Economic growth, inflation and wages all trending down

The Reserve Bank of Australia (RBA) has upwardly revised its forecasts for economic growth and inflation, with both proving to be more resilient than expected.

The economy, which is currently growing at an annualised rate of 2.1% according to the latest data, is now expected to grow 1.5% in 2023 (compared to a July forecast of 1.0%) and 2.0% in 2024 (1.75%).

At the same time, inflation, which is currently at 5.4%, is expected to fall to 4.5% by the end of this year (previous forecast: 4.25%) and 3.5% by the end of next year (3.25%).

“Growth in the Australian economy is expected to remain below trend over 2023 and 2024 as cost-of-living pressures and higher interest rates continue to weigh on demand,” according to the RBA. 
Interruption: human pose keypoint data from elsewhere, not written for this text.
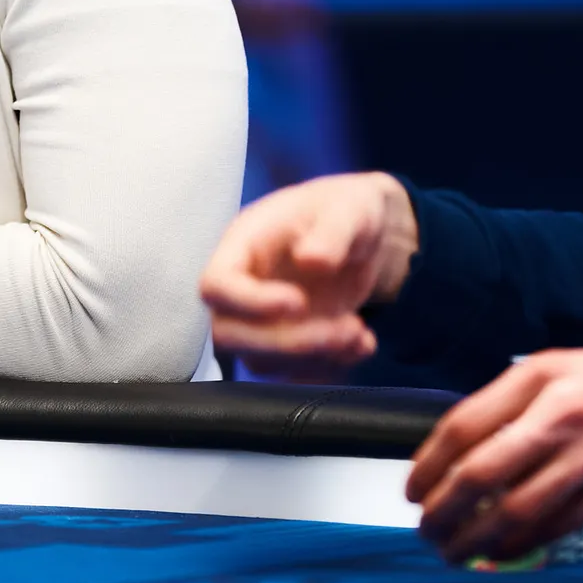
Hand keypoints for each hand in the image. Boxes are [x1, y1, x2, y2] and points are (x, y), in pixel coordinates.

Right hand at [200, 171, 418, 370]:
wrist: (366, 234)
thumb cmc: (348, 209)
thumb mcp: (349, 208)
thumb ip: (331, 231)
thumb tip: (311, 260)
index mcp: (243, 244)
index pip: (216, 285)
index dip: (248, 303)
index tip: (299, 302)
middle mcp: (244, 285)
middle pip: (228, 333)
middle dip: (287, 342)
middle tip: (344, 329)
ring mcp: (261, 319)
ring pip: (260, 360)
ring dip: (312, 358)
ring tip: (359, 333)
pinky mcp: (285, 342)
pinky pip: (290, 373)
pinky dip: (326, 369)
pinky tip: (360, 344)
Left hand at [408, 350, 582, 561]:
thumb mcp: (555, 374)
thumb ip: (507, 406)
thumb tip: (450, 458)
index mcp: (537, 376)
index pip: (463, 426)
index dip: (427, 465)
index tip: (410, 492)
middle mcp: (562, 414)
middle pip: (481, 472)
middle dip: (442, 510)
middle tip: (424, 531)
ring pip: (517, 510)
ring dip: (475, 539)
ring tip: (452, 552)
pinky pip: (555, 527)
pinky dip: (519, 547)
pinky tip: (497, 554)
“But the economy has proved to be more resilient in recent quarters than previously expected – which is supporting demand conditions for Australian businesses.”

Unfortunately, inflation is also staying higher for longer than predicted, with inflationary pressures dissipating more slowly than the RBA previously forecast.

“Goods prices have accounted for almost all of the decline in inflation so far; goods inflation is expected to continue falling in the near term as the resolution of supply disruptions flows through to prices paid by consumers,” according to the RBA.

“By contrast, services inflation remains high. Services inflation is expected to ease but to remain above its inflation-targeting average throughout the forecast period in an environment of elevated domestic cost pressures and still-robust levels of demand.”


Wages growth is expected to decline

The rate of economic growth and inflation will have a major impact on wages growth, which is currently running at 4% per annum.

The RBA believes wages growth is close to its peak and will decline gradually, and has slightly downgraded its forecasts from three months earlier.

Now, wages are expected to rise 4.0% this year (compared to the earlier forecast of 4.1%) and 3.7% next year (3.8%).

“Nominal wages growth is expected to remain robust in the near term, underpinned by the ongoing tightness of the labour market and high inflation outcomes,” the RBA said.

“Inertia in the wage-setting process and some lagged catch-up in real wages mean that the decline in wages growth is forecast to be slower than the decline in inflation.”